** Opening Source information block **

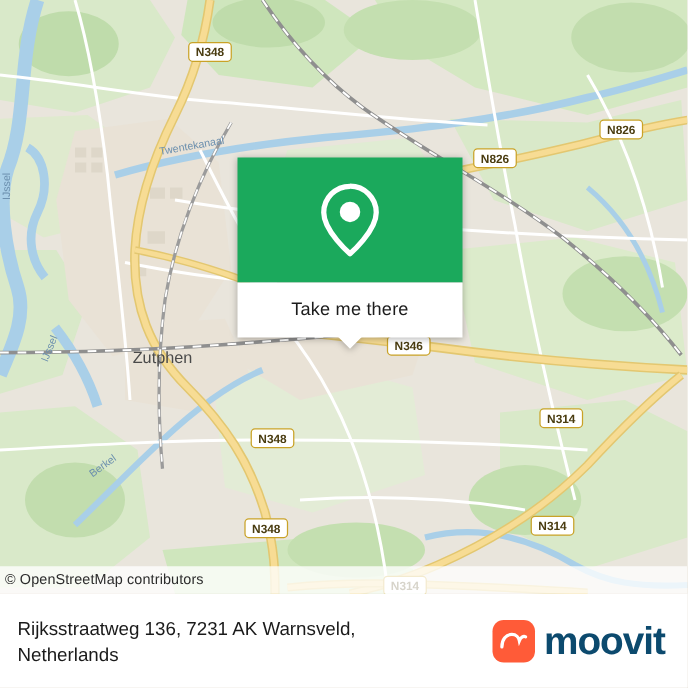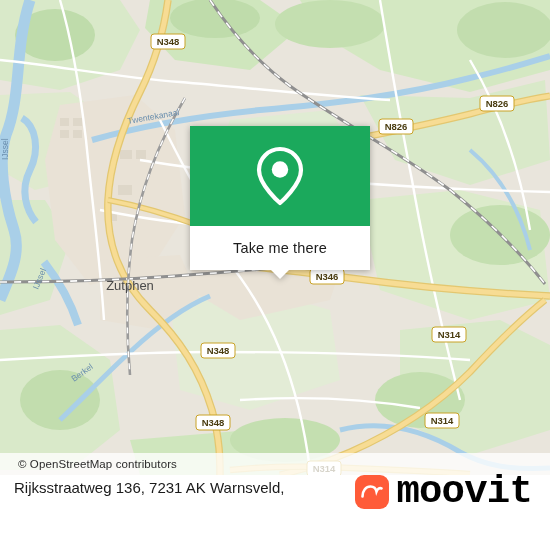"© OpenStreetMap contributors" #attribution { padding-left: 18px -> 4px }
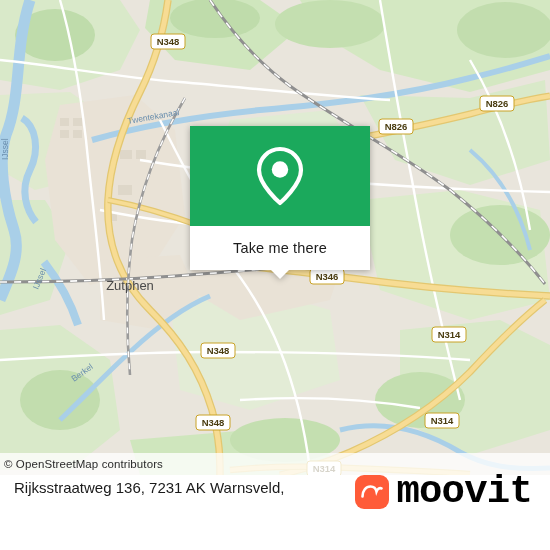"Rijksstraatweg 136, 7231 AK Warnsveld," #footer { align-items: flex-start -> center }
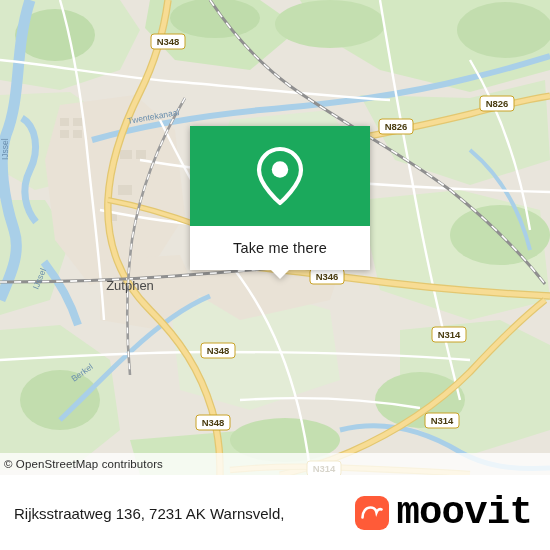"Netherlands" span.l2 { html: none -> <span>Netherlands</span> }
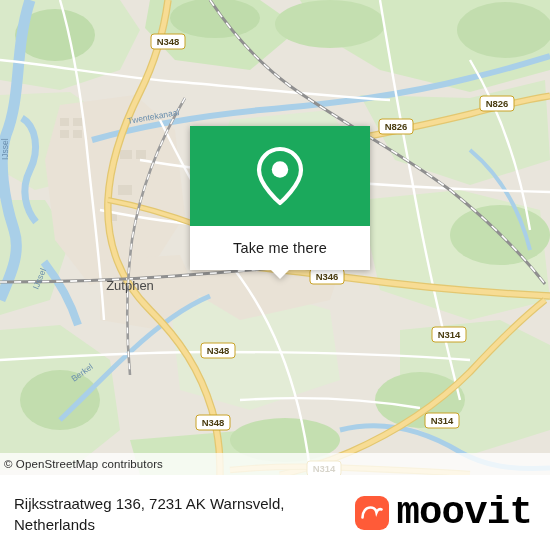"moovit" #brand-word { color: #000000 -> #0c4a6e; font-family: Liberation Mono, monospace -> none; font-size: 39px -> 31px }
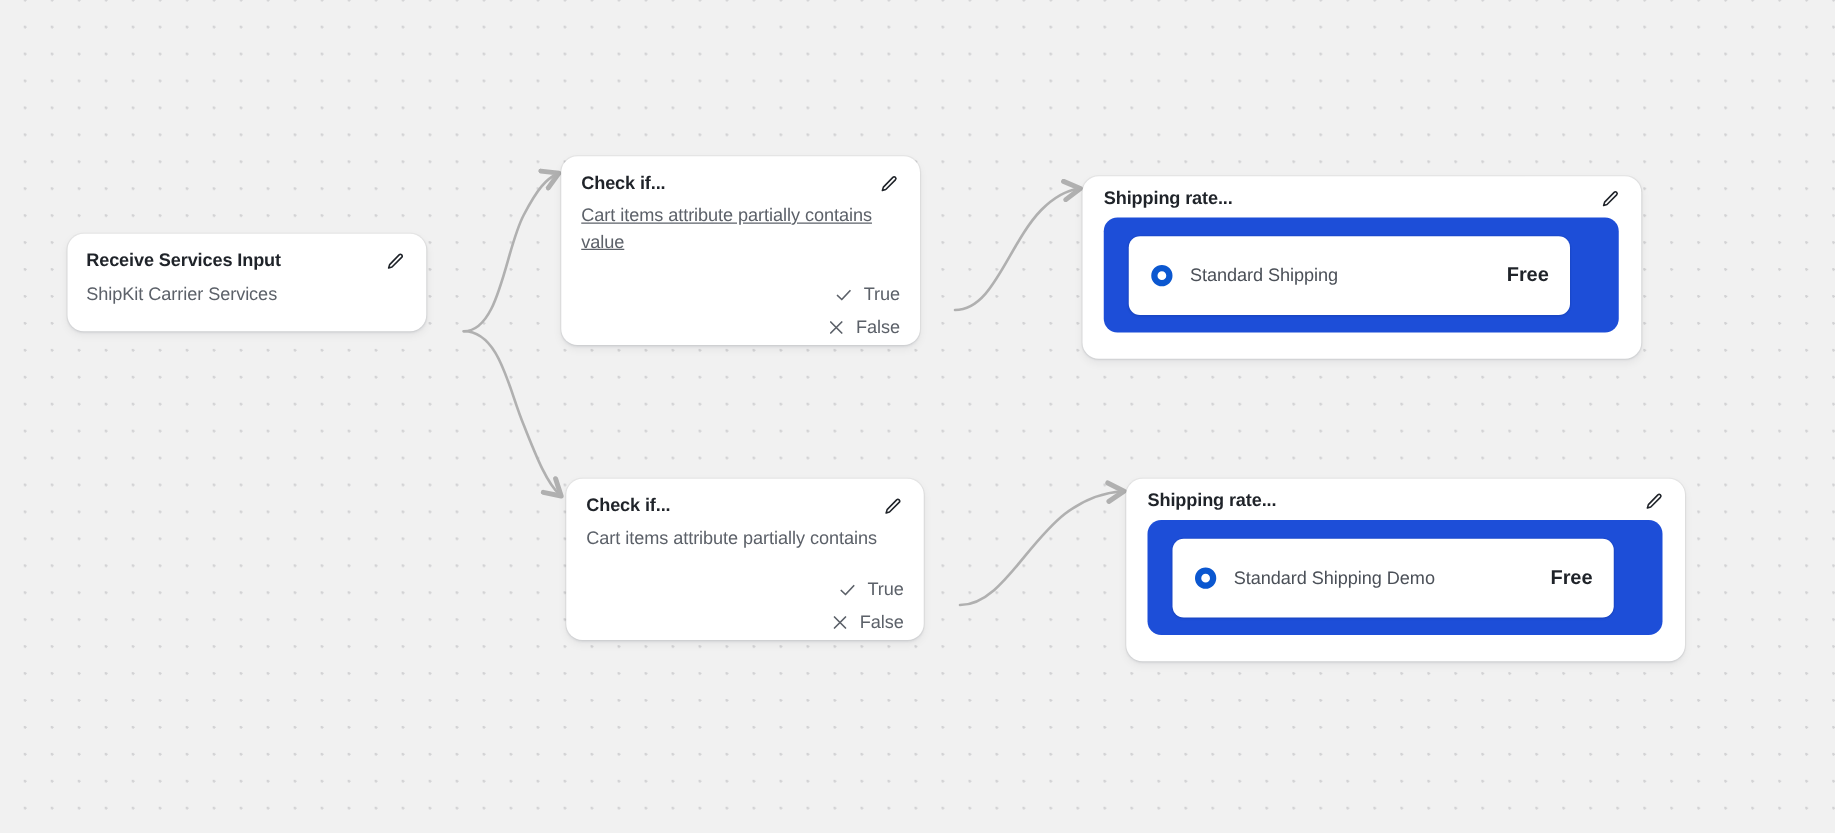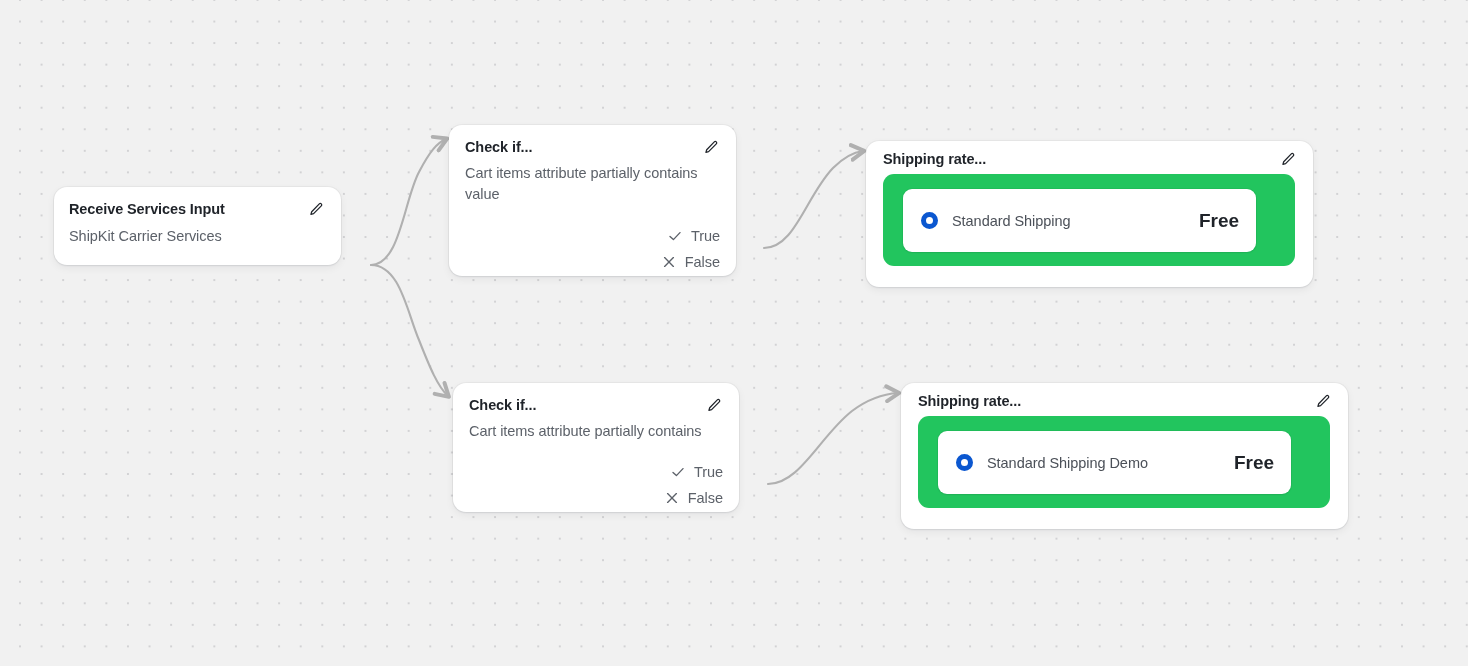"Cart items attribute partially contains value" div.node-sub { text-decoration: none -> underline }
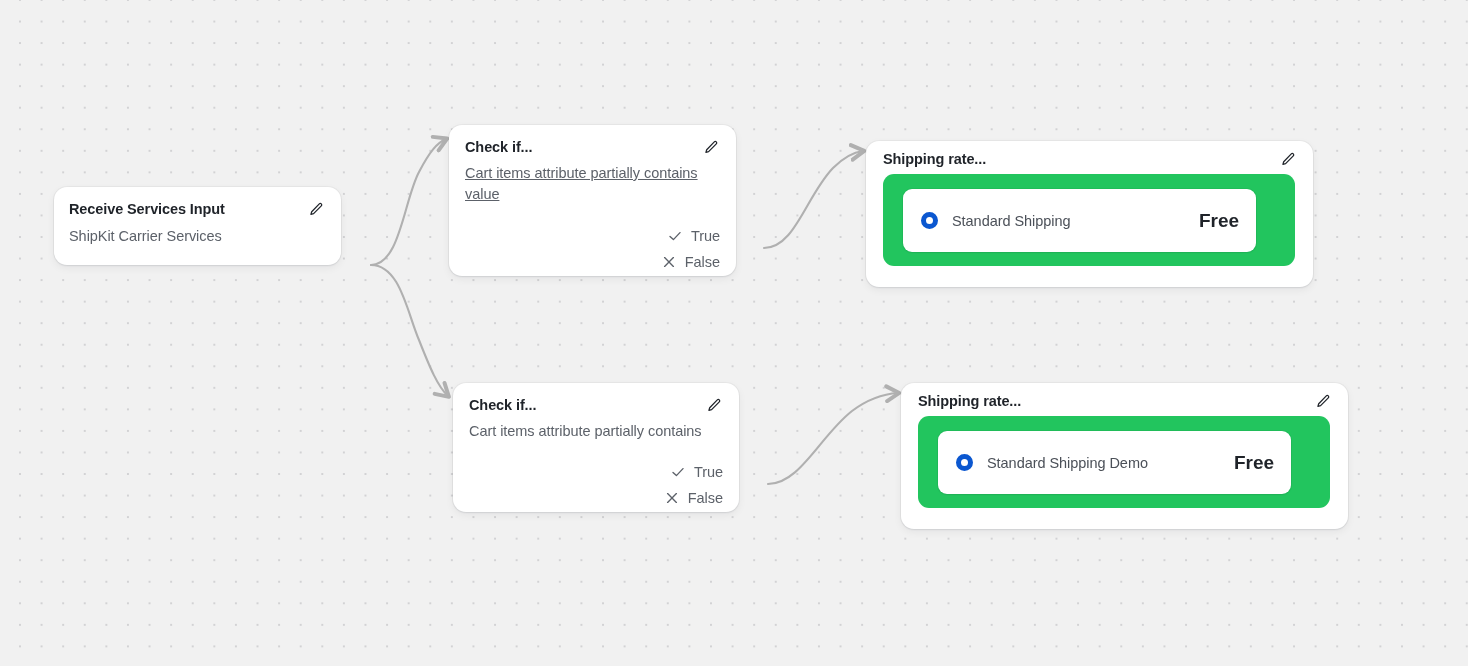"Standard Shipping" .rate-panel { background: #22c55e -> #1d4ed8 }
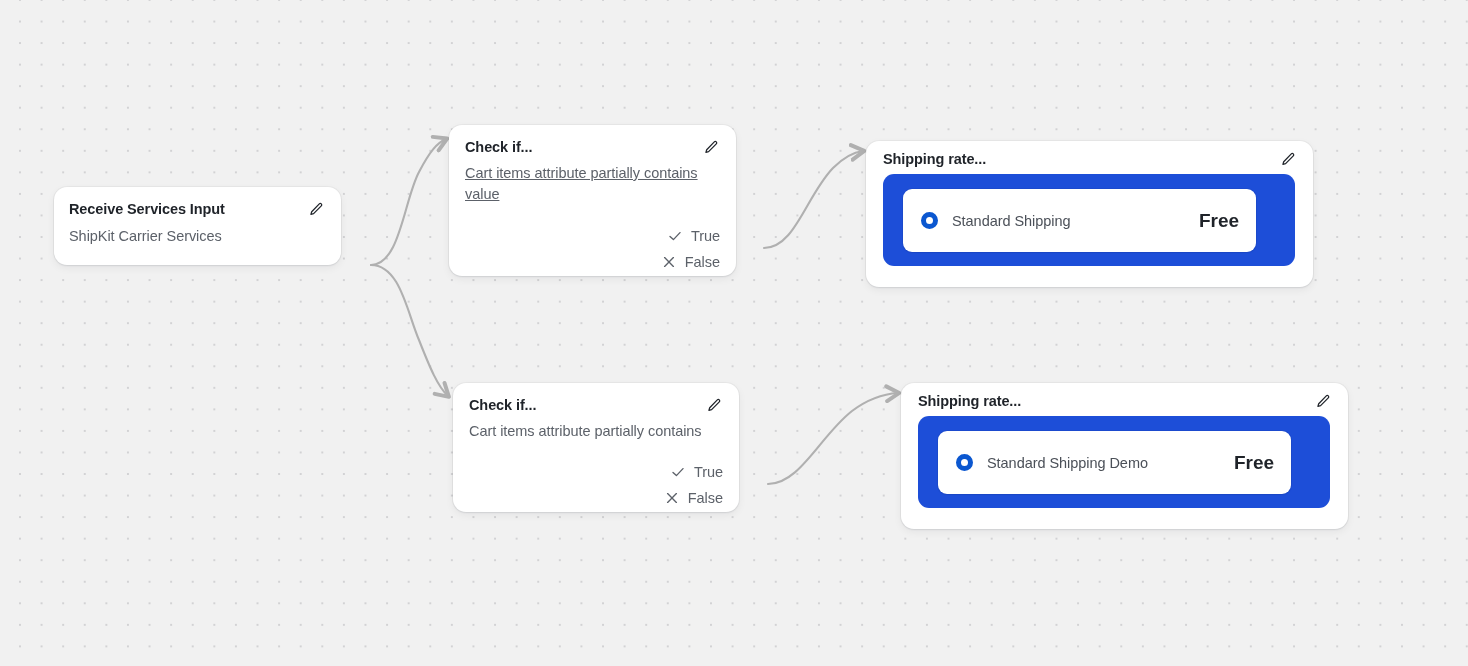"Free" .rate-price { font-size: 19px -> 16px }
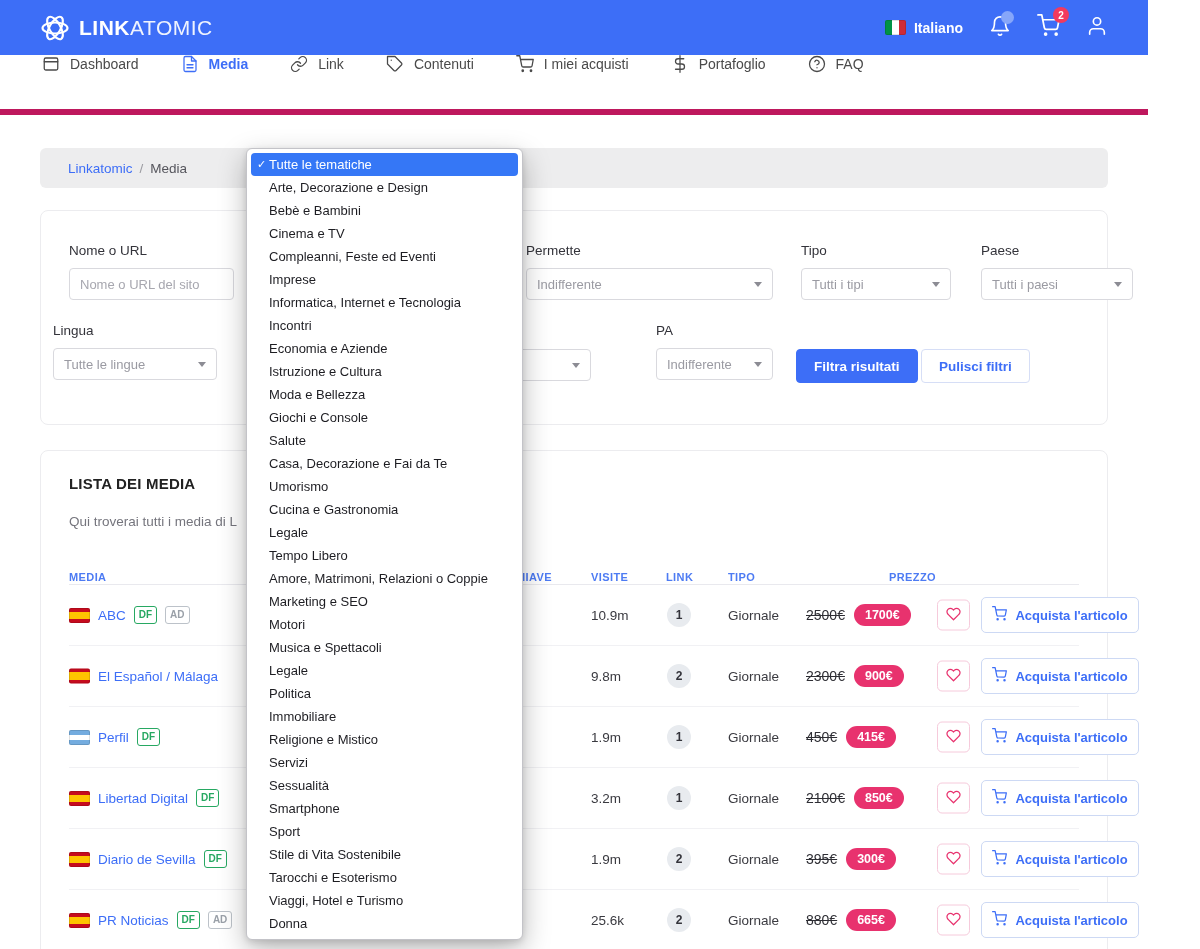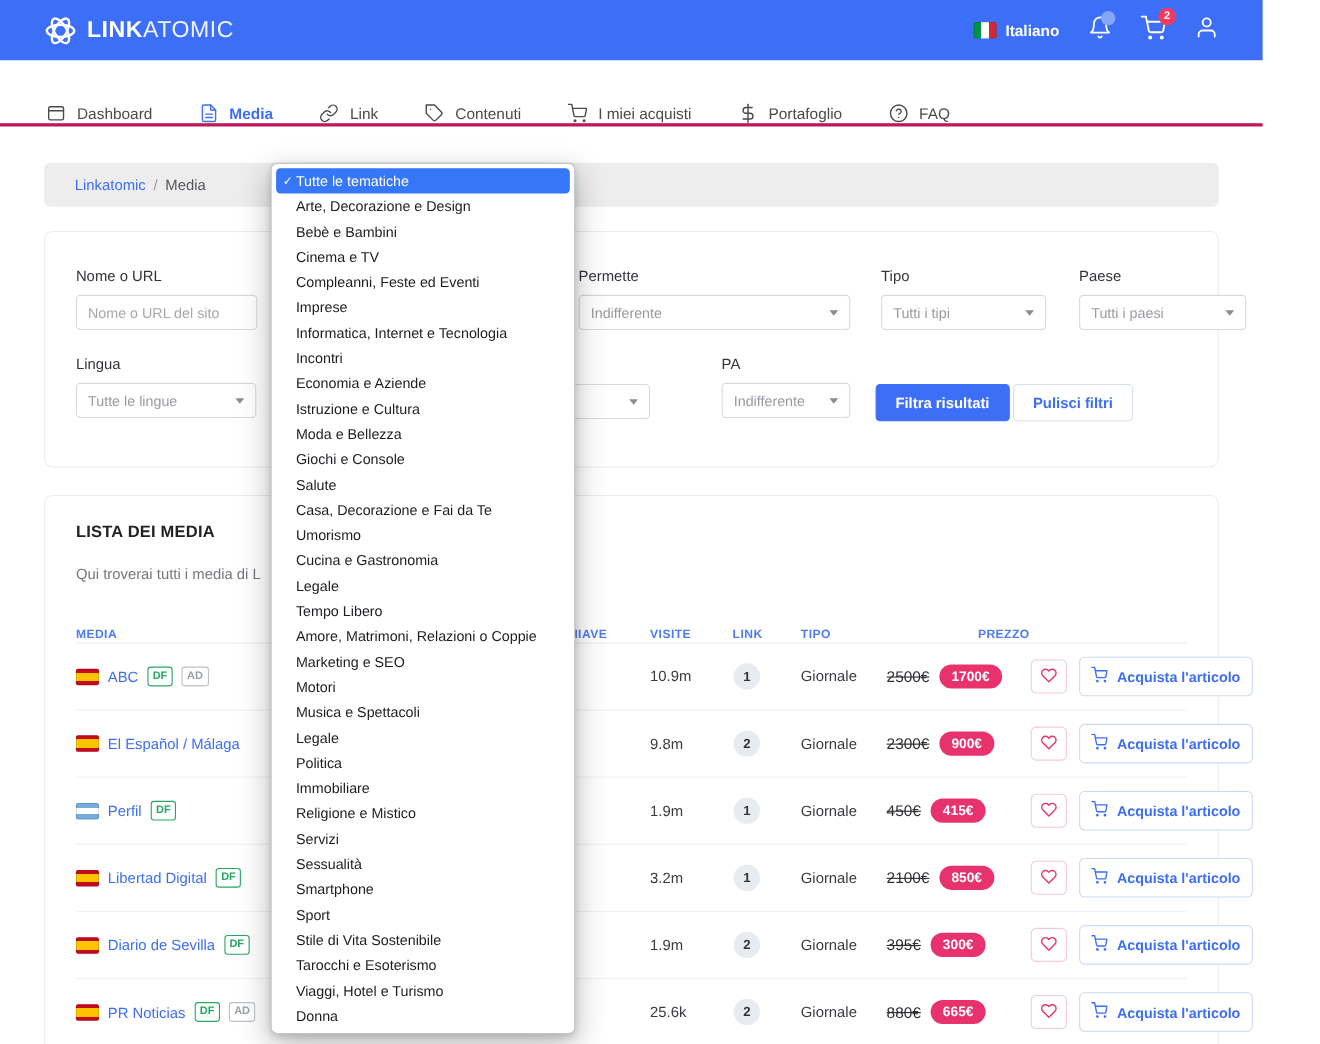"Dashboard" .navbar { align-items: flex-end -> flex-start; border-bottom: 3px solid #be185d -> 6px solid #be185d }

** Closing Source information block **

What needs to be done
Repeat word for word the lines above, from the first entry through the line containing "html: none ->", with both ends kept and the pictures dropped.

Expected answer
"© OpenStreetMap contributors" #attribution { padding-left: 18px -> 4px }
"Rijksstraatweg 136, 7231 AK Warnsveld," #footer { align-items: flex-start -> center }
"Netherlands" span.l2 { html: none -> <span>Netherlands</span> }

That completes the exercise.